First, the “deregulation” that has occurred in electricity has primarily been in opening up wholesale markets for power generators and their customers (i.e., utilities), enabling people in Manhattan to continue consuming power (and clamoring now for more regulation) without Con Edison having to build more power plants on the island itself. The existence and growing vitality of wholesale electricity markets has created substantial value in the past decade, through encouraging generation where it is cheapest and sales of power to where it is most needed.

But this limited amount of market liberalization has left the industry in an awkward place. Generation is largely governed by market processes, but transmission and retail distribution remain heavily regulated.

Read the whole thing. And visit her blog.

SUSANNA CORNETT points to an interesting anti-agricultural-subsidy blog by The Guardian, and has some thoughts on the future of blogging generally.

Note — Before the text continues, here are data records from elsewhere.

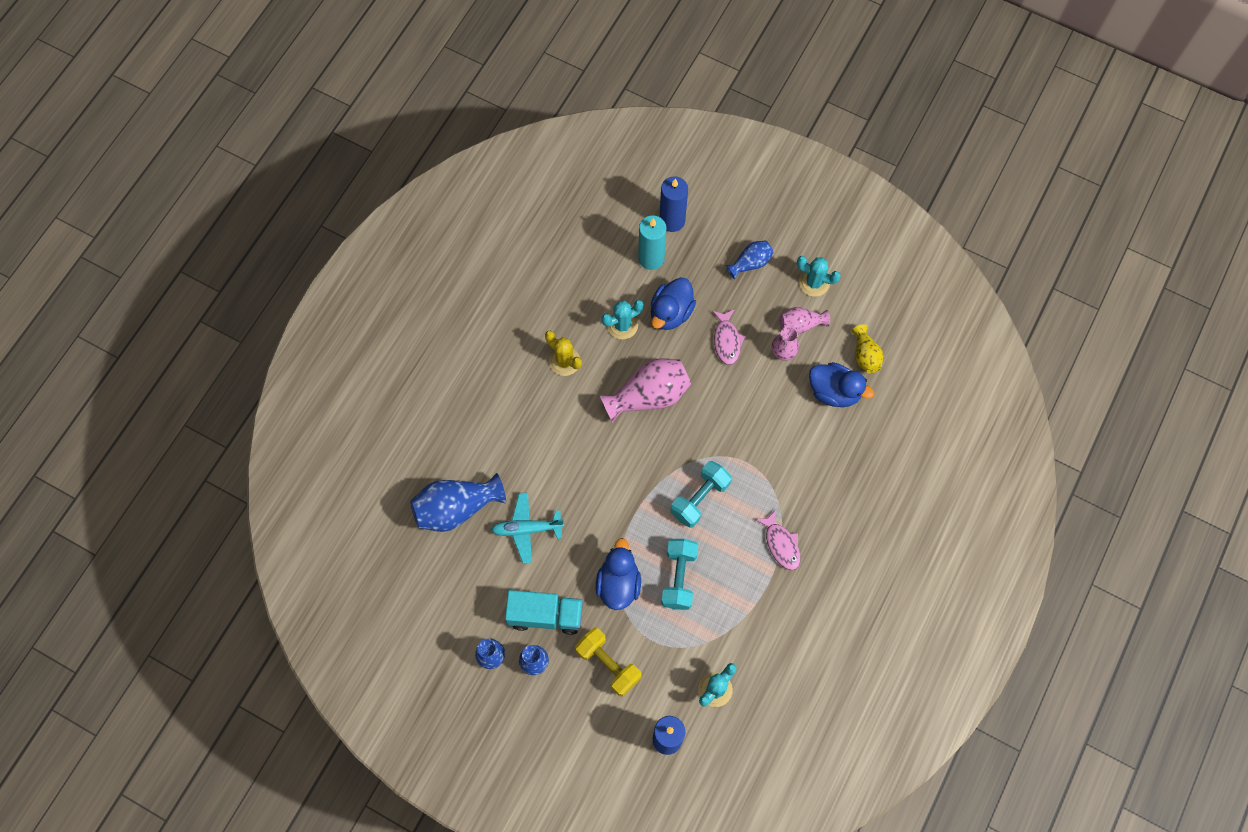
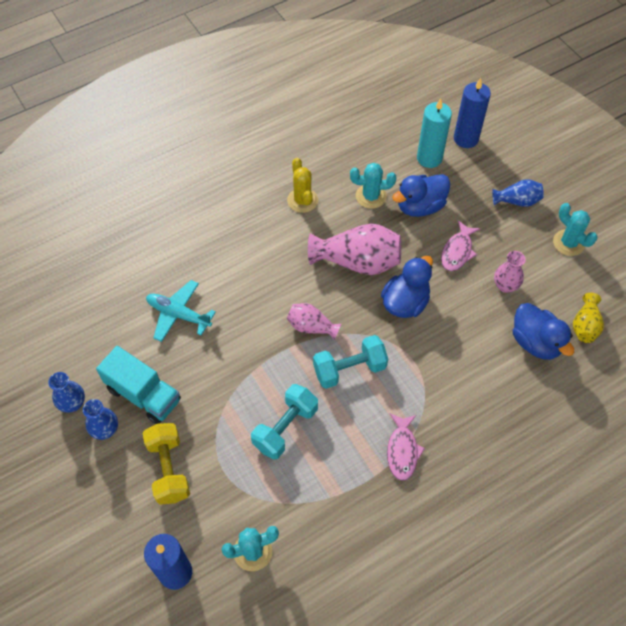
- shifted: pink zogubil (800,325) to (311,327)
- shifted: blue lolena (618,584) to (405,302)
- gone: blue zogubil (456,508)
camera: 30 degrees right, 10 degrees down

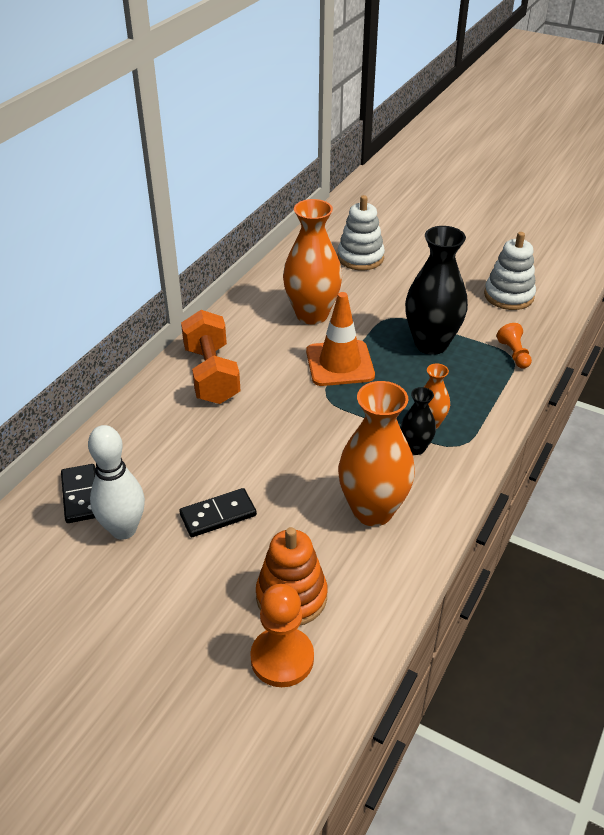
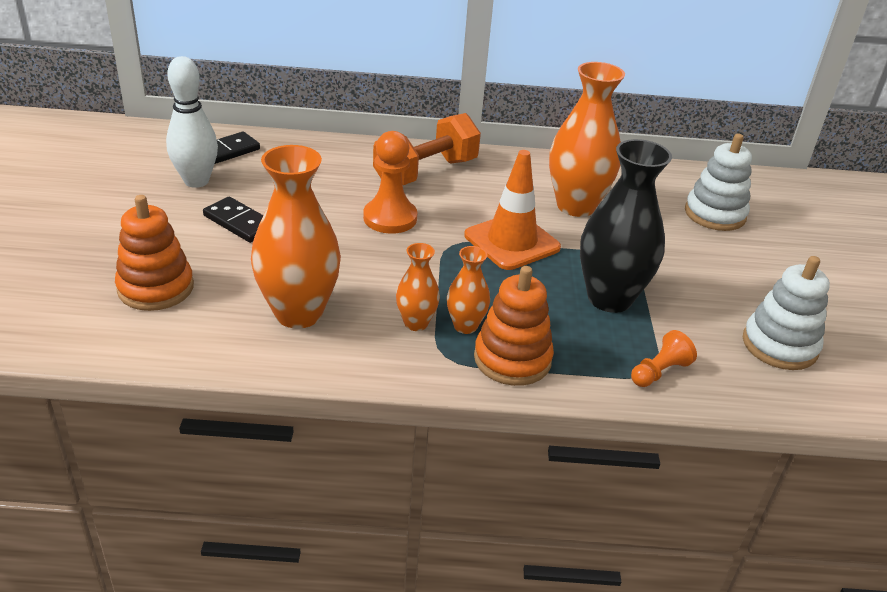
- shifted: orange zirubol (282,658) to (390,218)
- repainted: black zogubil (415,448) to orange zogubil (416,323)
- new: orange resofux (512,359)
camera: 60 degrees right, 5 degrees down

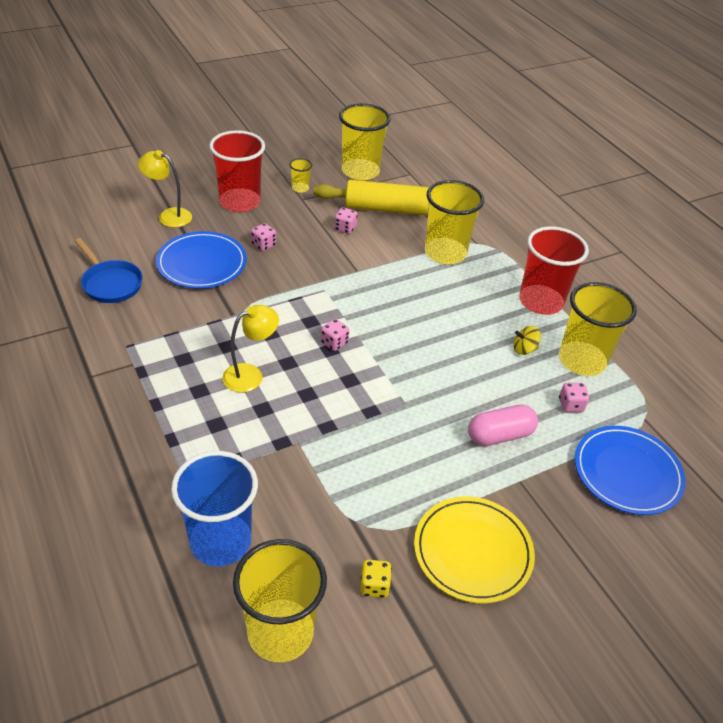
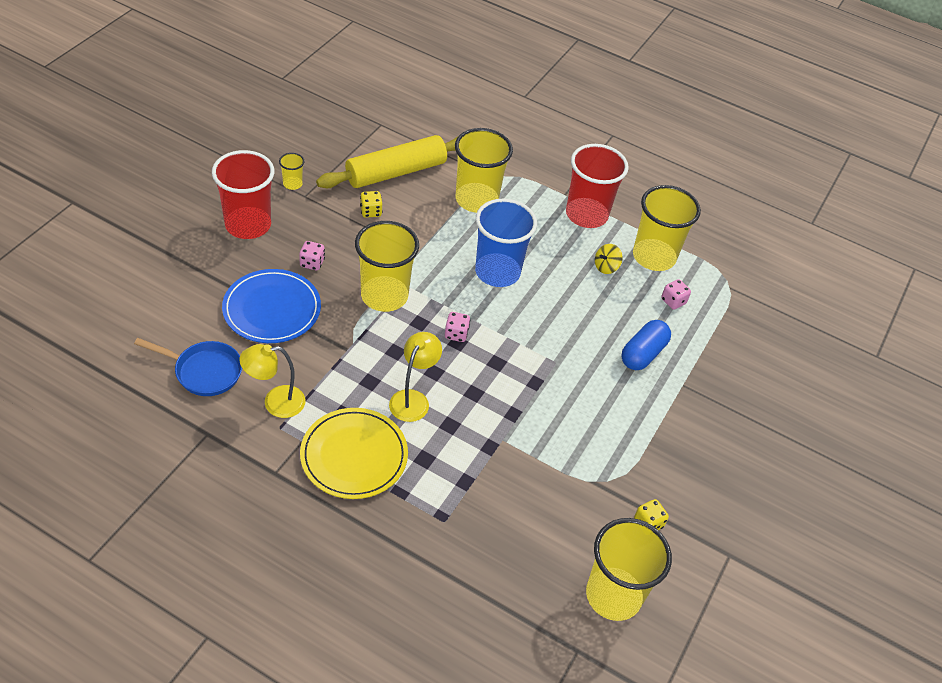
- shifted: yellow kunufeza (169,216) to (275,402)
- shifted: yellow lonome (472,551) to (354,456)
- shifted: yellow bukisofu (360,171) to (384,296)
- repainted: pink bobulul (345,228) to yellow bobulul (371,211)
- shifted: blue bukisofu (220,541) to (497,272)
- repainted: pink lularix (500,435) to blue lularix (643,353)
- gone: blue lonome (627,472)
camera: 35 degrees left, 5 degrees up

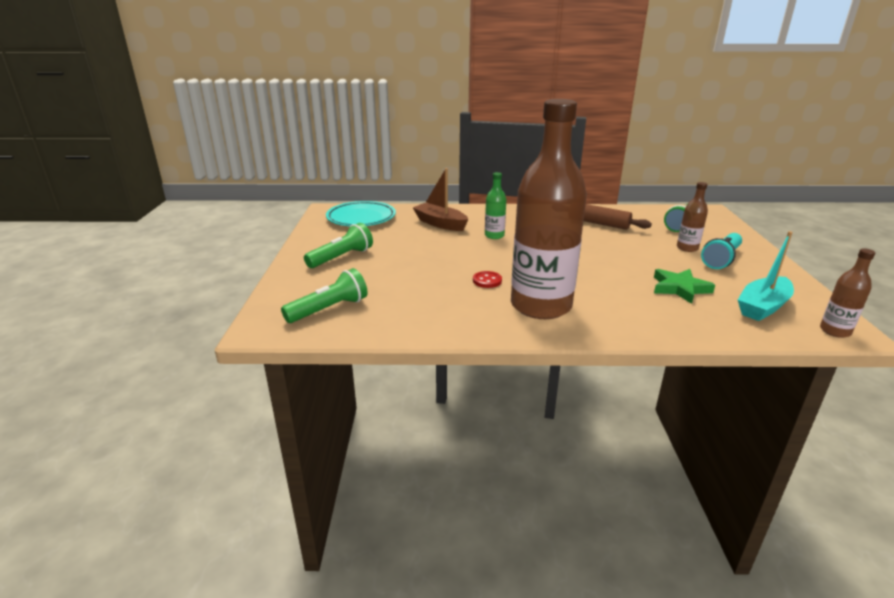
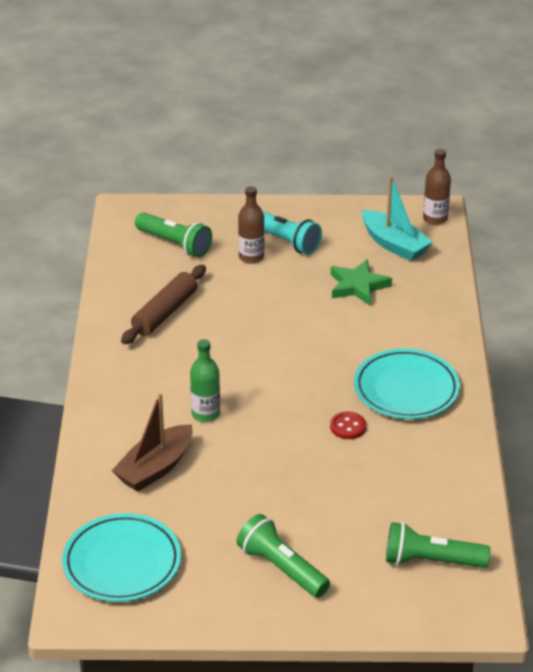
- swapped: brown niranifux (541,306) to turquoise lonome (406,389)
- rotated: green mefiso (329,309) = (431,561) 45 degrees counterclockwise
camera: 90 degrees left, 10 degrees up

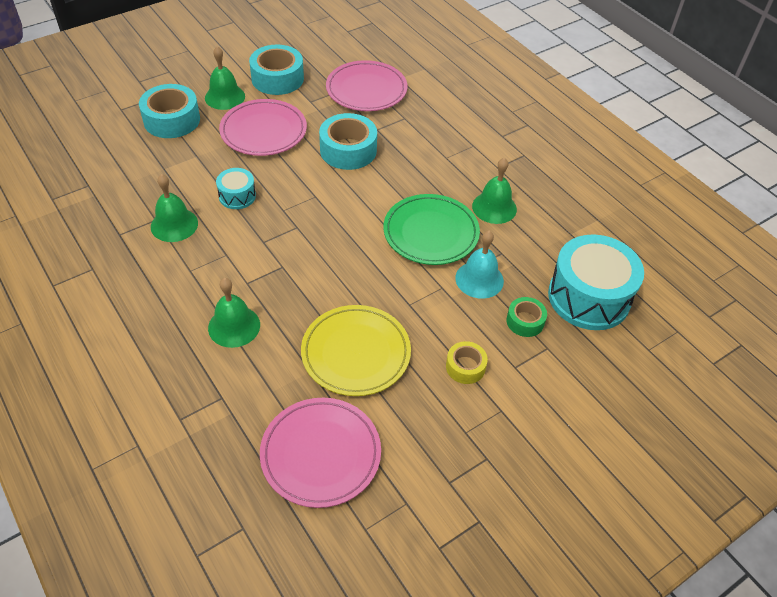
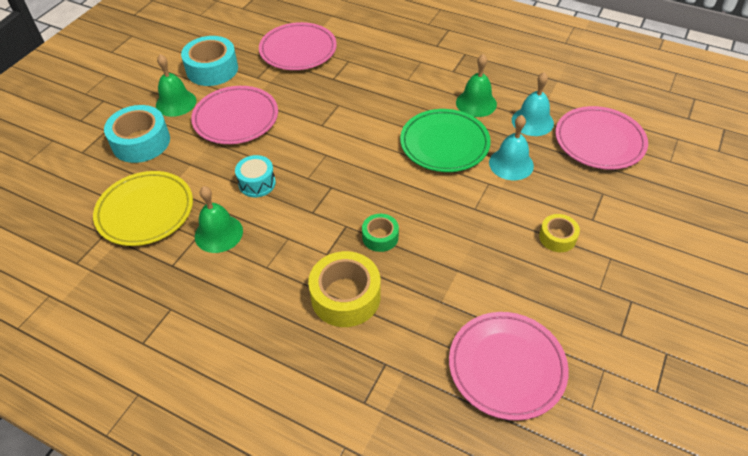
- shifted: yellow lonome (356,353) to (145,211)
- swapped: green zeparaga (234,326) to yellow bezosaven (345,296)
- shifted: green bezosaven (525,321) to (380,237)
- new: turquoise zeparaga (532,121)
- swapped: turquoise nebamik (589,297) to pink lonome (599,141)
- gone: turquoise bezosaven (348,150)
camera: 25 degrees left, 0 degrees up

SPINSANITY HAS TWO POSTS, here and here, about Bush critics playing “fast and loose” with the facts. Molly Ivins appears. That’s no surprise — Ivins’ claim to accuracy is about as well-founded as her claim to humor. but so does Clinton arms-control official Peter Zimmermann, who gets busted for making false claims about what Bush said regarding Saddam’s nuclear capabilities. Conclusion: “critics of the administration’s truthfulness need to be just as honest with the public as they ask the president to be.”

STUART BUCK WRITES: “300 SAMs. Headed for America. Found only because a Hungarian bureaucrat randomly happened across them.”

On the other hand, this happened almost two years ago, and nothing since. Perhaps this suggests that the Homeland Security campaign is going better than I’m giving it credit for.

THIS may well be true. That’s okay — I can live with being replaced by a robot.

ZSA ZSA SADDAM: One word: Heh.

I AGREE WITH DOCTOR FRANK on the important question of modulation in songwriting.

And, by the way, you should go to Dr. Frank’s and just start scrolling if you have the least interest in music or record production.

THOSE NAUGHTY NORTH KOREANS. Earlier I posted on German businessmen busted for selling them nuclear bomb-making supplies. Here’s more:

MUNICH, Aug. 15 — The French cargo ship Ville de Virgo was already running a day late when it steamed into Hamburg harbor on April 3, its stadium-size deck stacked 50 feet high with cargo containers bound for Asia. . . .

But within hours after the ship departed, the story of the manifest began to unravel. German intelligence officials discovered that the aluminum was destined not for China but for North Korea. The intended use of the pipes, they concluded, was not aircraft production, but the making of nuclear weapons.

Then there’s this:

The US State Department lauded Taiwan’s government yesterday for forcing the North Korean freighter Be Gae-hung to unload a batch of controlled chemicals before allowing it to leave Kaohsiung Harbor for North Korea.

State Department Deputy Spokesman Philip Reeker said during a regular press briefing that the chemical, identified as phosphorus pentasulfide, could have been used to make chemical weapons if transported to North Korea.

Question for the day: Remember those three freighters that Saddam loaded up with mysterious-but-probably-nasty stuff before the war? What ever happened to those?

SOME QUOTES FROM BASRA that are worth reading.